En la cocina serví lo que quedaba de café en la taza de barro traída de algún nostálgico pueblito andino cuyo nombre ya no recuerdo. 

A través de la ventana una última mirada a las palmas que adornaban el enorme patio antes de que pasaran a recogerme. Allí colgaban los helechos y, más allá, el pino en la gran matera.

Qué tranquilidad se percibía mientras sorbía ese café. Ya no había tiempo para tumbarse sobre la hamaca a observar aquella montaña sobre la cual corría una delicada brisa en aquella calurosa tarde del eterno verano. ¡Cuántos sueños quedarían olvidados en aquellas paredes de la casa hecha a la medida de nuestros sueños! ¡Cuánto silencio! ¡Cuánta paz!

Pero esa paz era solo una pequeña burbuja en mi mundo. Afuera el hambre obligaba a los venezolanos a pedir comida, a buscar dentro de la basura de los restaurantes. Dicen que algunos se alimentaron por meses sólo con mangos y sobras. No es difícil de creer. 

Una de mis últimas experiencias la viví en el Centro Comercial La Granja cuando, sentado en la feria de comida, vi acercarse a una mujer, con buen atuendo, para pedirme que no arrojase los desperdicios de comida sobrante de mi bandeja en la basura, que ella lo haría por mí. Tácitamente comprendí que ella rescataría de allí lo que fuese posible. La imagen todavía permanece en mi mente. Su cara de vergüenza. La impotencia.

El país aún tendría que vivir otras desgracias, otros sobresaltos, otras miserias. 
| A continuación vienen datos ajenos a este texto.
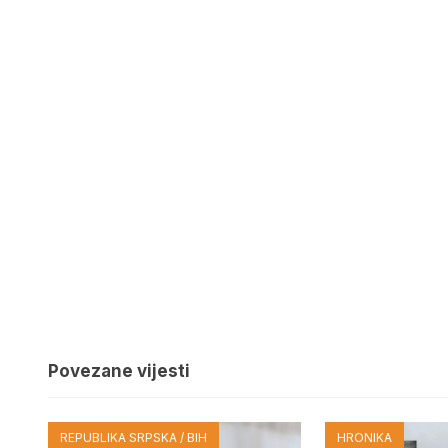
Povezane vijesti
REPUBLIKA SRPSKA / BIH
HRONIKA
Tocaron la puerta. Caminé a abrirla para recibir a quienes me llevarían al aeropuerto. Estaban allí esperando esos amigos de los que siempre es difícil despedirse. Junté las cosas en la puerta y miré la enorme sala. Y allí las fotos de ella, sobre la repisa. Me esperaba en el destino al que me dirigía. Así emprendí el viaje que han hecho ya unos 6 millones de venezolanos. Unos en avión. Otros en carro. Otros a pie. Viaje que aún no termina. Y sigo sin llegar a mi destino.